##### Dataset records #####

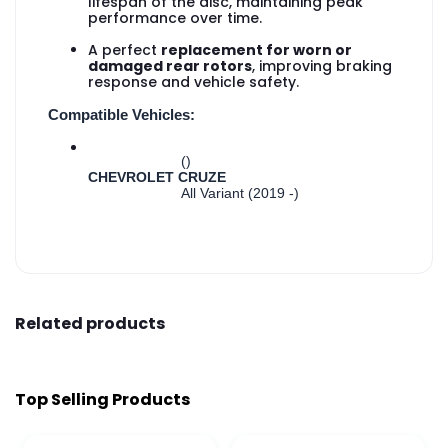
lifespan of the disc, maintaining peak
performance over time.
A perfect
replacement for worn or
damaged rear rotors
, improving braking
response and vehicle safety.
Compatible Vehicles:
()
CHEVROLET CRUZE
All Variant (2019 -)
Related products
Top Selling Products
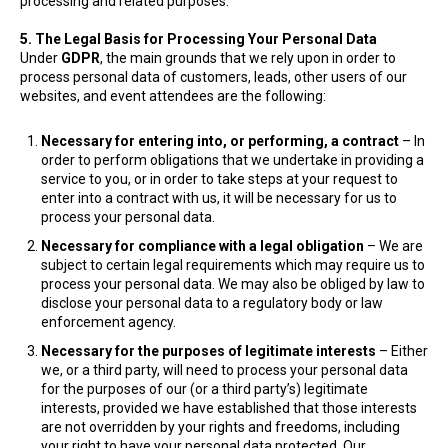
processing and related purposes.
5. The Legal Basis for Processing Your Personal Data
Under
GDPR
, the main grounds that we rely upon in order to
process personal data of customers, leads, other users of our
websites, and event attendees are the following:
Necessary for entering into, or performing, a contract
– In
order to perform obligations that we undertake in providing a
service to you, or in order to take steps at your request to
enter into a contract with us, it will be necessary for us to
process your personal data.
Necessary for compliance with a legal obligation
– We are
subject to certain legal requirements which may require us to
process your personal data. We may also be obliged by law to
disclose your personal data to a regulatory body or law
enforcement agency.
Necessary for the purposes of legitimate interests
– Either
we, or a third party, will need to process your personal data
for the purposes of our (or a third party’s) legitimate
interests, provided we have established that those interests
are not overridden by your rights and freedoms, including
your right to have your personal data protected. Our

#####

Please reproduce the text of both items above word for word, omitting the pictures.

lifespan of the disc, maintaining peak
performance over time.
A perfect
replacement for worn or
damaged rear rotors
, improving braking
response and vehicle safety.
Compatible Vehicles:
()
CHEVROLET CRUZE
All Variant (2019 -)
Related products
Top Selling Products
processing and related purposes.
5. The Legal Basis for Processing Your Personal Data
Under
GDPR
, the main grounds that we rely upon in order to
process personal data of customers, leads, other users of our
websites, and event attendees are the following:
Necessary for entering into, or performing, a contract
– In
order to perform obligations that we undertake in providing a
service to you, or in order to take steps at your request to
enter into a contract with us, it will be necessary for us to
process your personal data.
Necessary for compliance with a legal obligation
– We are
subject to certain legal requirements which may require us to
process your personal data. We may also be obliged by law to
disclose your personal data to a regulatory body or law
enforcement agency.
Necessary for the purposes of legitimate interests
– Either
we, or a third party, will need to process your personal data
for the purposes of our (or a third party’s) legitimate
interests, provided we have established that those interests
are not overridden by your rights and freedoms, including
your right to have your personal data protected. Our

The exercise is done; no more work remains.